Definity
- Definity LCD film recorder on show at IBC 2008.
- Manufacturer: CCG GmbH
- Type: LCD digital film recorder

= Definity (film recorder) =

Definity is a digital film recorder produced by CCG Digital Image Technology, designed for motion pictures. It succeeded Agfa-Gevaert's film recorder division and was launched in Las Vegas at NAB in 2004.

== Overview ==
Definity uses a monochrome high resolution LCD panel to record digital sequences onto motion picture film, rather than the analog technologies previously used. Prior to Definity's release, LCD technology was thought to be unsuitable for film recording due to its limitations in bit depth, temporary image retention (TIR), and less saturated colors.
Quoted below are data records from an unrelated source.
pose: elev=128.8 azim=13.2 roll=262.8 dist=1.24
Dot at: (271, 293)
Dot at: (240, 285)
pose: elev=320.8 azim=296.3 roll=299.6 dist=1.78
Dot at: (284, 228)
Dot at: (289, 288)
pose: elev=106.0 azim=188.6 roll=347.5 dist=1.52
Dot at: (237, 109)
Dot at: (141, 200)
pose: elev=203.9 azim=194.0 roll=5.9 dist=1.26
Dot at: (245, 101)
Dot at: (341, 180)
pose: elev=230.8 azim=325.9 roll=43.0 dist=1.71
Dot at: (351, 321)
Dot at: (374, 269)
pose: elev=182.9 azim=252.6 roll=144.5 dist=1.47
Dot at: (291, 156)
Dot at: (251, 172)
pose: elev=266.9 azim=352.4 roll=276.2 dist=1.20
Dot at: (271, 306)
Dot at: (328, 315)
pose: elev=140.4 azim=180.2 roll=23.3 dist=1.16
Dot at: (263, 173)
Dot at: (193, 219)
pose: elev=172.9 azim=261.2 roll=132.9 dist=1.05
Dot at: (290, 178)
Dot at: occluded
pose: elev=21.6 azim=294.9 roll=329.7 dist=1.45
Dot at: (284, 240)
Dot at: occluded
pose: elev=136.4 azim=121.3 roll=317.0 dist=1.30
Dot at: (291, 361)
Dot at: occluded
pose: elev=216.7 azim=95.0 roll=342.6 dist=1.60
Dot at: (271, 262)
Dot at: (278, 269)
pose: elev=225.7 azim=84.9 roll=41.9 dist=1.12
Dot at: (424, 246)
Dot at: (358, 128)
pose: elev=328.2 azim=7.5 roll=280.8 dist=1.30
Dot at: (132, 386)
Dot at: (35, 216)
Definity's imaging unit uses the sub-pixel structure of the LCD to record anamorphic "CinemaScope" material without sacrificing horizontal image information. By using its anamorphic pixels (with an aspect ratio of 3:1) instead of the standard square pixels, flat widescreen material with an aspect ratio of 2.36:1 can be horizontally compressed on the LCD, resulting in a 1.18:1 image that can be transferred onto film without sacrificing image information.

In 2010, CCG Digital Image Technology incorporated a full LED system to increase contrast and density range by using 4320 RGB, which improved speed and contrast ratio.